Find each line in the data below that contains the string "skArc" and copy those lines.

-- begin DATA FOR PROCESSING --

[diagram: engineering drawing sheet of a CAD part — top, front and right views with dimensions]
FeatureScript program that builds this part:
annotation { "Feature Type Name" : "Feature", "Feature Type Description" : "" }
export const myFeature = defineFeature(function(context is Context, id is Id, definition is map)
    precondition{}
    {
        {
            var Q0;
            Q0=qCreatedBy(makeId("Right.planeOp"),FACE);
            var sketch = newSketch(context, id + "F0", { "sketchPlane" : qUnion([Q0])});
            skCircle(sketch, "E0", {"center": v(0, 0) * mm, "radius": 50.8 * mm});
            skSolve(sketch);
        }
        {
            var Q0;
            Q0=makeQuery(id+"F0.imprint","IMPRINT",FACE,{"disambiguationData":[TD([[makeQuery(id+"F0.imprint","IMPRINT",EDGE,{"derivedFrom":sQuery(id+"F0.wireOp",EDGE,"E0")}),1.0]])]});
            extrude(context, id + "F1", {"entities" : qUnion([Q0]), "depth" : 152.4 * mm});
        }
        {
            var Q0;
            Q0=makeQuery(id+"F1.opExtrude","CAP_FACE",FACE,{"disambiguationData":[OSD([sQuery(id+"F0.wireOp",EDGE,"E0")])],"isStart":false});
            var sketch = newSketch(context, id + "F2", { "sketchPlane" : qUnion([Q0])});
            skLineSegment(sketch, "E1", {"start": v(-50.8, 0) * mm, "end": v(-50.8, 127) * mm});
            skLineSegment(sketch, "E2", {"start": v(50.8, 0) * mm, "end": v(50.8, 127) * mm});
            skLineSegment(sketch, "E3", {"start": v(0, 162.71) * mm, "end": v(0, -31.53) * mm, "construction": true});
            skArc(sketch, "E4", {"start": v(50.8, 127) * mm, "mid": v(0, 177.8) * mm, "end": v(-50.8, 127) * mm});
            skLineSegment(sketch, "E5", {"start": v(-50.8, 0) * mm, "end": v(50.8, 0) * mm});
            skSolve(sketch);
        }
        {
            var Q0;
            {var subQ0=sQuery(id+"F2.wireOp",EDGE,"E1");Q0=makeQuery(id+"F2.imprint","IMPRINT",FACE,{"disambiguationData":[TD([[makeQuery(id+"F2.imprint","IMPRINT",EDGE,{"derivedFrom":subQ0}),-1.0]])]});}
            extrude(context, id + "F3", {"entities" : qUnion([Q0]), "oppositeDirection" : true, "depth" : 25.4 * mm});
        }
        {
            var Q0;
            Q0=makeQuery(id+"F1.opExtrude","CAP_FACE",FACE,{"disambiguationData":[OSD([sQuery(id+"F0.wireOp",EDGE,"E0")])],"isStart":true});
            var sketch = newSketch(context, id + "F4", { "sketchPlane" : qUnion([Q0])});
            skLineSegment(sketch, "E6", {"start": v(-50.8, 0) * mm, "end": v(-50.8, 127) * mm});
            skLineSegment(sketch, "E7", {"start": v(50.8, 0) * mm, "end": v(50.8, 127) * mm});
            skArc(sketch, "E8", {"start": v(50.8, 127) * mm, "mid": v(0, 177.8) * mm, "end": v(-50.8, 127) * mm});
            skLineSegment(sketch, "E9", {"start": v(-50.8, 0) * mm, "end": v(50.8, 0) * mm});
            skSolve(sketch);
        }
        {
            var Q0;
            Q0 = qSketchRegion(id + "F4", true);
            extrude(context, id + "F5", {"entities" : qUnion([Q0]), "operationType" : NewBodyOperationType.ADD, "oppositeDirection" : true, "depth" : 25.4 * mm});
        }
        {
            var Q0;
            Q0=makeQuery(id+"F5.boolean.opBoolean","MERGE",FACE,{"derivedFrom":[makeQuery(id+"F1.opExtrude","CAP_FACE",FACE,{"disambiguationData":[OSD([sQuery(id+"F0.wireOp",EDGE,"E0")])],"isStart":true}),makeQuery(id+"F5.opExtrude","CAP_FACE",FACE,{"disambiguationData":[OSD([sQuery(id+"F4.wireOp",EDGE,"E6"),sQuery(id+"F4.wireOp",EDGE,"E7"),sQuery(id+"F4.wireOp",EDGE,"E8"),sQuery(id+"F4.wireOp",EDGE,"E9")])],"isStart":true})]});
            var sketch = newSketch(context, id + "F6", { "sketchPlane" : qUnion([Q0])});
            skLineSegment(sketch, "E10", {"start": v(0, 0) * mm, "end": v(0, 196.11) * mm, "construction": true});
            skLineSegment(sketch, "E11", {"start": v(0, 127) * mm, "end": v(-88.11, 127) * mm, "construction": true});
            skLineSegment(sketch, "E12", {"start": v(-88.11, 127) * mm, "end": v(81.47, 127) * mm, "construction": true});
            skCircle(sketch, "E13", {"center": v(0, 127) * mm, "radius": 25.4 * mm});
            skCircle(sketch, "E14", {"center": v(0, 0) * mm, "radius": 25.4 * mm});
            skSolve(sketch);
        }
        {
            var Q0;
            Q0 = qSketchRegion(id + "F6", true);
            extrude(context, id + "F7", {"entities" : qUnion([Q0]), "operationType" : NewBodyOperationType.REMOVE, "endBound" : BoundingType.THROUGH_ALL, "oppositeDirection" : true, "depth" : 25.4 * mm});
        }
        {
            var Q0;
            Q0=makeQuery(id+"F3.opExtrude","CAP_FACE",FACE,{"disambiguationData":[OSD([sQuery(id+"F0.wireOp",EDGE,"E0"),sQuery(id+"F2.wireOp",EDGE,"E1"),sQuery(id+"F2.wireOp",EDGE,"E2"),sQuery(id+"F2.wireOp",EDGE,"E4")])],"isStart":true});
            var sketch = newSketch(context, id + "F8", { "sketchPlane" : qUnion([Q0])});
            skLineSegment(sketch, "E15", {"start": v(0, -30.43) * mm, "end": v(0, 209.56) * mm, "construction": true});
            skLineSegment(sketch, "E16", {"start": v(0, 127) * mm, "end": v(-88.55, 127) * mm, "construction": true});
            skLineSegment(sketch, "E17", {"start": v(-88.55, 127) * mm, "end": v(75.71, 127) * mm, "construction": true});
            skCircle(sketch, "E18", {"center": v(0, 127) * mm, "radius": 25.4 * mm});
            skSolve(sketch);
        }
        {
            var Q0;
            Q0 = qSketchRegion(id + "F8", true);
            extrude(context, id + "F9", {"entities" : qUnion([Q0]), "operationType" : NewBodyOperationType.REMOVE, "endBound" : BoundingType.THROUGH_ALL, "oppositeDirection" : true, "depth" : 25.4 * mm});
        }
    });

-- end DATA FOR PROCESSING --

RESPONSE BELOW:
            skArc(sketch, "E4", {"start": v(50.8, 127) * mm, "mid": v(0, 177.8) * mm, "end": v(-50.8, 127) * mm});
            skArc(sketch, "E8", {"start": v(50.8, 127) * mm, "mid": v(0, 177.8) * mm, "end": v(-50.8, 127) * mm});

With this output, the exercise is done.